What to produce:
Take the listing and print it in full, exactly as given.

*** Block opens ***

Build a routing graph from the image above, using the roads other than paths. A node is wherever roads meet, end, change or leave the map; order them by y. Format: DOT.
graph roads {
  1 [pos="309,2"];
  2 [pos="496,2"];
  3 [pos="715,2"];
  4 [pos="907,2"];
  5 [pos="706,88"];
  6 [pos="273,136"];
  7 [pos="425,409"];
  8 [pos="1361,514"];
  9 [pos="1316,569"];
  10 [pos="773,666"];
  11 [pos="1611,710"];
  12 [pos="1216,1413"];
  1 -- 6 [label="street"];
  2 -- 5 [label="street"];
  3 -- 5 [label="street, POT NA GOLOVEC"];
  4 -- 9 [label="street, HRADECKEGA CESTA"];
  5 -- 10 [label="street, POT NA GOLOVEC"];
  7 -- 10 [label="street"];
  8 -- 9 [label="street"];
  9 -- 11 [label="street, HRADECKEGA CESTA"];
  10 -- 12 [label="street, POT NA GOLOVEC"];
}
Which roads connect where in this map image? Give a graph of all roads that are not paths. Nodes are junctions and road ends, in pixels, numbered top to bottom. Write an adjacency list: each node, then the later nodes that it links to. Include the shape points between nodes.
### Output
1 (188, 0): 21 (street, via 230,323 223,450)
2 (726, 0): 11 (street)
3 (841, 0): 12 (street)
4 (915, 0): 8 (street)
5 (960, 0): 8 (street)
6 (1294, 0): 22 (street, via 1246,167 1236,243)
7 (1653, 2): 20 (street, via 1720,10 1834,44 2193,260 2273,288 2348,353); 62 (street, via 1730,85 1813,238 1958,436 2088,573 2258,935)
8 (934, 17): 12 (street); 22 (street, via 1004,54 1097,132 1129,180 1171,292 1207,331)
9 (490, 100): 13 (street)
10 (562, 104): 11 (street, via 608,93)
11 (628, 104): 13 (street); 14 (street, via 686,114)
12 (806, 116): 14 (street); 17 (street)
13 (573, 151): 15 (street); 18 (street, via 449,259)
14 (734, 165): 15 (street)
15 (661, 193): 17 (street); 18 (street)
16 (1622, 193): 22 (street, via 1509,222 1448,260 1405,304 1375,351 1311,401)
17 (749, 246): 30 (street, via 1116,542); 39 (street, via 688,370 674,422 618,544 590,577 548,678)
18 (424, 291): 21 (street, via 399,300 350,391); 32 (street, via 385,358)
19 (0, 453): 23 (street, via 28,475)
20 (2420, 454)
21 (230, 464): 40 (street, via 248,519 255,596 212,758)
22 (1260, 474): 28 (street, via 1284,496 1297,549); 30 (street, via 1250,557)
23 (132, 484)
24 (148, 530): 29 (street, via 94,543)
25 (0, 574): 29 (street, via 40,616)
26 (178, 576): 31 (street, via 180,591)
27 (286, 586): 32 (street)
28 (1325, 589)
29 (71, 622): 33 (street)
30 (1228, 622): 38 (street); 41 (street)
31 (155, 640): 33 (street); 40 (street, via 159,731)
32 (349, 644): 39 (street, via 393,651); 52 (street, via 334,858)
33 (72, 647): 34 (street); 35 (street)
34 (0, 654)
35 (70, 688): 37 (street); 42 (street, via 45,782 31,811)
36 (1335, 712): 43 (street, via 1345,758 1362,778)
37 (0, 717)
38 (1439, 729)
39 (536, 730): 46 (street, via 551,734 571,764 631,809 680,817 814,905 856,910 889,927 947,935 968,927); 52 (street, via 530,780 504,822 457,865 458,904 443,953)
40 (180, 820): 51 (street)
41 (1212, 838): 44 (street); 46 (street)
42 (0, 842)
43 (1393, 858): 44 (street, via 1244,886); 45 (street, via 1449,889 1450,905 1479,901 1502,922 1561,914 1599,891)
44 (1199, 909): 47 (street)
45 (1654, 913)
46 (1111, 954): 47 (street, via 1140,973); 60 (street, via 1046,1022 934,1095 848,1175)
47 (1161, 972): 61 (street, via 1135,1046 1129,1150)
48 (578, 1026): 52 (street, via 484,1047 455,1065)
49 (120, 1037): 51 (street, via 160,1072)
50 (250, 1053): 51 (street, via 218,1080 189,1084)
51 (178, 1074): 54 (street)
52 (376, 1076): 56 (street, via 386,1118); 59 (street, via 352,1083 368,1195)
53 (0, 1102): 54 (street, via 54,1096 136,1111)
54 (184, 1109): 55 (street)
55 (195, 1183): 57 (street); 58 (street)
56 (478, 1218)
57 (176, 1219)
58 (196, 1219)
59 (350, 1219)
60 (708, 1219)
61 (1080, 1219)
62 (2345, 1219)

*** Block closes ***

Solution:
Build a routing graph from the image above, using the roads other than paths. A node is wherever roads meet, end, change or leave the map; order them by y. Format: DOT.
graph roads {
  1 [pos="309,2"];
  2 [pos="496,2"];
  3 [pos="715,2"];
  4 [pos="907,2"];
  5 [pos="706,88"];
  6 [pos="273,136"];
  7 [pos="425,409"];
  8 [pos="1361,514"];
  9 [pos="1316,569"];
  10 [pos="773,666"];
  11 [pos="1611,710"];
  12 [pos="1216,1413"];
  1 -- 6 [label="street"];
  2 -- 5 [label="street"];
  3 -- 5 [label="street, POT NA GOLOVEC"];
  4 -- 9 [label="street, HRADECKEGA CESTA"];
  5 -- 10 [label="street, POT NA GOLOVEC"];
  7 -- 10 [label="street"];
  8 -- 9 [label="street"];
  9 -- 11 [label="street, HRADECKEGA CESTA"];
  10 -- 12 [label="street, POT NA GOLOVEC"];
}
Which roads connect where in this map image? Give a graph of all roads that are not paths. Nodes are junctions and road ends, in pixels, numbered top to bottom. Write an adjacency list: each node, then the later nodes that it links to. Include the shape points between nodes.
### Output
1 (188, 0): 21 (street, via 230,323 223,450)
2 (726, 0): 11 (street)
3 (841, 0): 12 (street)
4 (915, 0): 8 (street)
5 (960, 0): 8 (street)
6 (1294, 0): 22 (street, via 1246,167 1236,243)
7 (1653, 2): 20 (street, via 1720,10 1834,44 2193,260 2273,288 2348,353); 62 (street, via 1730,85 1813,238 1958,436 2088,573 2258,935)
8 (934, 17): 12 (street); 22 (street, via 1004,54 1097,132 1129,180 1171,292 1207,331)
9 (490, 100): 13 (street)
10 (562, 104): 11 (street, via 608,93)
11 (628, 104): 13 (street); 14 (street, via 686,114)
12 (806, 116): 14 (street); 17 (street)
13 (573, 151): 15 (street); 18 (street, via 449,259)
14 (734, 165): 15 (street)
15 (661, 193): 17 (street); 18 (street)
16 (1622, 193): 22 (street, via 1509,222 1448,260 1405,304 1375,351 1311,401)
17 (749, 246): 30 (street, via 1116,542); 39 (street, via 688,370 674,422 618,544 590,577 548,678)
18 (424, 291): 21 (street, via 399,300 350,391); 32 (street, via 385,358)
19 (0, 453): 23 (street, via 28,475)
20 (2420, 454)
21 (230, 464): 40 (street, via 248,519 255,596 212,758)
22 (1260, 474): 28 (street, via 1284,496 1297,549); 30 (street, via 1250,557)
23 (132, 484)
24 (148, 530): 29 (street, via 94,543)
25 (0, 574): 29 (street, via 40,616)
26 (178, 576): 31 (street, via 180,591)
27 (286, 586): 32 (street)
28 (1325, 589)
29 (71, 622): 33 (street)
30 (1228, 622): 38 (street); 41 (street)
31 (155, 640): 33 (street); 40 (street, via 159,731)
32 (349, 644): 39 (street, via 393,651); 52 (street, via 334,858)
33 (72, 647): 34 (street); 35 (street)
34 (0, 654)
35 (70, 688): 37 (street); 42 (street, via 45,782 31,811)
36 (1335, 712): 43 (street, via 1345,758 1362,778)
37 (0, 717)
38 (1439, 729)
39 (536, 730): 46 (street, via 551,734 571,764 631,809 680,817 814,905 856,910 889,927 947,935 968,927); 52 (street, via 530,780 504,822 457,865 458,904 443,953)
40 (180, 820): 51 (street)
41 (1212, 838): 44 (street); 46 (street)
42 (0, 842)
43 (1393, 858): 44 (street, via 1244,886); 45 (street, via 1449,889 1450,905 1479,901 1502,922 1561,914 1599,891)
44 (1199, 909): 47 (street)
45 (1654, 913)
46 (1111, 954): 47 (street, via 1140,973); 60 (street, via 1046,1022 934,1095 848,1175)
47 (1161, 972): 61 (street, via 1135,1046 1129,1150)
48 (578, 1026): 52 (street, via 484,1047 455,1065)
49 (120, 1037): 51 (street, via 160,1072)
50 (250, 1053): 51 (street, via 218,1080 189,1084)
51 (178, 1074): 54 (street)
52 (376, 1076): 56 (street, via 386,1118); 59 (street, via 352,1083 368,1195)
53 (0, 1102): 54 (street, via 54,1096 136,1111)
54 (184, 1109): 55 (street)
55 (195, 1183): 57 (street); 58 (street)
56 (478, 1218)
57 (176, 1219)
58 (196, 1219)
59 (350, 1219)
60 (708, 1219)
61 (1080, 1219)
62 (2345, 1219)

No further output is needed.